STUDENT SPOTLIGHT: Age Is No Barrier as Kansas Student Earns Master’s Degree at Age 98
HAYS, Kan. (AP) — Age is just a number to Nola Ochs. Prior to enrolling in classes at Fort Hays State University, she celebrated birthdays, but never talked about her age. Then, in 2007, word got out that a 95-year-old woman was about to set a world record as the oldest college graduate.
AP Photo/Hays Daily News, Fred Hunt
In this 2007 file photo, former Kansas Gov. Kathleen Sebelius, left, presents Nola Ochs, center, with a specially modified Guinness Book of World Records as Nola’s granddaughter and fellow graduate Alexandra Ochs looks on. Nola Ochs, who started her academic career at a community college, recently received her master’s degree at age 98.
The spotlight recently turned on Ochs again as she graduated from FHSU with a master’s degree in liberal studies with a history concentration — at the age of 98.
“I’m not doing anything but what a lot of people have done, except I’m old,” she said. said.
Ochs was born Nov. 22, 1911, in Illinois.

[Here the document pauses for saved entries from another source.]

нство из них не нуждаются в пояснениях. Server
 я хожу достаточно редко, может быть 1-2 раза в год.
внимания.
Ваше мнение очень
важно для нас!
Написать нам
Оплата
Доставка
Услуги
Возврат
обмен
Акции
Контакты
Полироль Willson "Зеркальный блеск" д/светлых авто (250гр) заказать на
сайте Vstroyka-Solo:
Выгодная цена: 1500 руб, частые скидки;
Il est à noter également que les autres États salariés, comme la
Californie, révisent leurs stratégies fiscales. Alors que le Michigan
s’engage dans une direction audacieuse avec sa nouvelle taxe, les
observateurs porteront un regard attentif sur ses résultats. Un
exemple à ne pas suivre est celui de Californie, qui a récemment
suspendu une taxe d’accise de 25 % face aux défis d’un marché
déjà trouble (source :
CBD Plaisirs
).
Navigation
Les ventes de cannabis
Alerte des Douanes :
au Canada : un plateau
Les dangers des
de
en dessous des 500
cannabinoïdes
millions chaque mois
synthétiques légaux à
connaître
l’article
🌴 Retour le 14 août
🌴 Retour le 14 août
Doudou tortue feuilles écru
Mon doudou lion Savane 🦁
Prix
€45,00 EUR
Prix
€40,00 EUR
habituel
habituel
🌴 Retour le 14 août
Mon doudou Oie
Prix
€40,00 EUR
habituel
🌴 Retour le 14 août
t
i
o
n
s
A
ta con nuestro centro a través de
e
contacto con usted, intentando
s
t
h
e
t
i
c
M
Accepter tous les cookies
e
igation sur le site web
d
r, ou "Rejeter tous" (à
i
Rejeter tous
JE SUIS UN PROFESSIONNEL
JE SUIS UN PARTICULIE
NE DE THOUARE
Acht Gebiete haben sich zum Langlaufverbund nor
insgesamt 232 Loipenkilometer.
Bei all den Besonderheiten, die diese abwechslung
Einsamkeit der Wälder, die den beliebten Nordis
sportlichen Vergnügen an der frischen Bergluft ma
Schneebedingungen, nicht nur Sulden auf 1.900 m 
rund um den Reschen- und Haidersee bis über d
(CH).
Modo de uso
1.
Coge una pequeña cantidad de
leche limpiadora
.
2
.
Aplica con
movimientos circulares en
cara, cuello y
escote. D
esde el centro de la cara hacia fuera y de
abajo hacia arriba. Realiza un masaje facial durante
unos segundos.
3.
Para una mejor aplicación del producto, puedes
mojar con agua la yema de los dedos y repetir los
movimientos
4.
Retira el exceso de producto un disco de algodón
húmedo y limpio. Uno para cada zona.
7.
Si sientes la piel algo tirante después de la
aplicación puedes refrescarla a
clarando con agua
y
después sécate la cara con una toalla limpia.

Her family later moved to Nebraska, then Jetmore, Kansas, where she has made her home since high school.
She took community college classes before enrolling in on-campus classes at FHSU in 2006. She finished up a bachelor’s degree in general studies in 2007. At the time, she was the world’s oldest graduate.
A 96-year-old Taiwanese man broke that record last year by receiving a master’s degree, but Ochs already has begun the paperwork to reclaim her record.
Since receiving her bachelor’s degree, she has continued learning — most recently, about piracy.
“There was something on the news about a ship being held captive,” Ochs said. “That was hard for me to believe that was happening today. It caught my attention.”
At first, history department chairman Raymond Wilson was skeptical of the topic for Ochs’ presentation for Research and Creative Activities Week at FHSU.
“She brought me on board, and she just did a super job,” Wilson said.
He said Ochs has proved to be a valuable resource in his classes, sharing her own experiences with her younger classmates.
“She’s just remarkable in what she can do,” Wilson said. “We just hope that things work out that she can continue going to school, taking history classes and being effective.”
And that’s fully what she intends to do.
Graduate teaching assistantships could be available in the spring 2011 semester in the history department and Ochs, who would be working on a master’s degree in history then, intends to apply.
“That gives me incentive to do more,” Ochs said. “I don’t know what I would do at home that would give me the same pleasure.”
Getting up to go to class or work on an assignment are the joys in Ochs’ life. That probably makes her different from the average college student, but otherwise, she thinks she’s just another face in the crowd.
Her name, though, carries weight at FHSU.
“You’ll go into a class, and they’ll recognize the name ‘Ochs,’” freshman Janae Ochs said. “And they’ll ask, ‘Are you related to the oldest graduate here?’”
Janae’s answer to that is “yes.” She went to school with her great-grandmother this year. Nola Ochs also attended school and graduated with her granddaughter, Alexandra, in 2007.
“I think it’s good for her,” Janae Ochs said of her great-grandmother’s continued learning. “It keeps her mind young, and she loves to learn. Our family all looks up to her.”
As do the friends Nola Ochs has made since coming to Hays.
“In the years that I’ve known her, I never dispute anything she tells me because she’s always right,” said Phyllis Kellerman, who met Ochs while attending First United Methodist Church in Hays.
Kellerman said Ochs’ memory and mind are fascinating because of her desire to continue learning.
“She’s such a neat person because she’s so interested in education,” said Virginia Lehman, another church friend.
With another degree under her belt, Ochs said she will continue that education by taking a “History of Ideas” class this summer.
“I give thanks that the Lord allows me to be as active as I am and participate and do the things I do,” Ochs said. “And maybe come back next fall, take a class, and by chance I might work as an assistant to those professors that have been so good to me.
“That would be the climax to my story.”